---- Material provided
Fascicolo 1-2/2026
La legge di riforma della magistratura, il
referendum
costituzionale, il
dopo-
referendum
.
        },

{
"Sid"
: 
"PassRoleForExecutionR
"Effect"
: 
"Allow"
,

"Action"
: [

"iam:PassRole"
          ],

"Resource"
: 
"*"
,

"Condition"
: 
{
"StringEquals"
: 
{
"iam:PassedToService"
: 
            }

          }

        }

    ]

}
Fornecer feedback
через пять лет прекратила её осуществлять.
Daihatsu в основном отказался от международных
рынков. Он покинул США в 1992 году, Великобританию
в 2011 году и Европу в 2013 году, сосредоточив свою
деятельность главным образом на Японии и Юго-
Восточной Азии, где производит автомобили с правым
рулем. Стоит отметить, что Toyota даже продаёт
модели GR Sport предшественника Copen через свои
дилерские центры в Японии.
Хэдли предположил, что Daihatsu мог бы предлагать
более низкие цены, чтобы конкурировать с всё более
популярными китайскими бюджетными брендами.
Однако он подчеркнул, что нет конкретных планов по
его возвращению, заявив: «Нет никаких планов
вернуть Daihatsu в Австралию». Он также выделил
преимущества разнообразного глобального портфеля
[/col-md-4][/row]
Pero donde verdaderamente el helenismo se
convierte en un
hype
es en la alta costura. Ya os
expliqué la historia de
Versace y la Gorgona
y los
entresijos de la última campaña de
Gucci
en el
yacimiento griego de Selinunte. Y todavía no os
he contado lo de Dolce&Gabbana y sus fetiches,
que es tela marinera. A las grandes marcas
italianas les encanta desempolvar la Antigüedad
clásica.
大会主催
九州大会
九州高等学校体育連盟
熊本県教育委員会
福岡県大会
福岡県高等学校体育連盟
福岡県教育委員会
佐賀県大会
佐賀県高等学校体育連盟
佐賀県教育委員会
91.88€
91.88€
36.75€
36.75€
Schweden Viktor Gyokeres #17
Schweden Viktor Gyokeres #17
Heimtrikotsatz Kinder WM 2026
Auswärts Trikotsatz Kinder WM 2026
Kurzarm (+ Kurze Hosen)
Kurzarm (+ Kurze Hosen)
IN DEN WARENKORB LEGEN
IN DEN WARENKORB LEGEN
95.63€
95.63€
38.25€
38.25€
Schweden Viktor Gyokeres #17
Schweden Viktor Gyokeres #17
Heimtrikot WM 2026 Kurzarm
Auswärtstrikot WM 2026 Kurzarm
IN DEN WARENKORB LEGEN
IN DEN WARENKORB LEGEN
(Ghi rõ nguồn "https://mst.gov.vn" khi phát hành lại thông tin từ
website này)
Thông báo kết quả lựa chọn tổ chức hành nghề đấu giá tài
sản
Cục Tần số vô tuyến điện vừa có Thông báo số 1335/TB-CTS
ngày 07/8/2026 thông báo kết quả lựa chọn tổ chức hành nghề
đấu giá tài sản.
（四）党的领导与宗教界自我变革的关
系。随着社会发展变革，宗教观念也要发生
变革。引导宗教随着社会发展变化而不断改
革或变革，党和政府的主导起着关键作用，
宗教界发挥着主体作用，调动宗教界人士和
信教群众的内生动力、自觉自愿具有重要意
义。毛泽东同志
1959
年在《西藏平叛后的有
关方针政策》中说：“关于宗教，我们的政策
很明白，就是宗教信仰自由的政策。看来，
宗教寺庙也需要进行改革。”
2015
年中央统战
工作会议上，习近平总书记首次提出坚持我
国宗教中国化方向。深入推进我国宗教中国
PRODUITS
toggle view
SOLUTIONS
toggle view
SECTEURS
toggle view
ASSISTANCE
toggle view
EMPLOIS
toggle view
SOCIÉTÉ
--------
**Task to complete**
Pull out every line of the material that contains the string "Daihatsu", matching its case exactly.

**Worked solution**
Daihatsu в основном отказался от международных
Хэдли предположил, что Daihatsu мог бы предлагать
вернуть Daihatsu в Австралию». Он также выделил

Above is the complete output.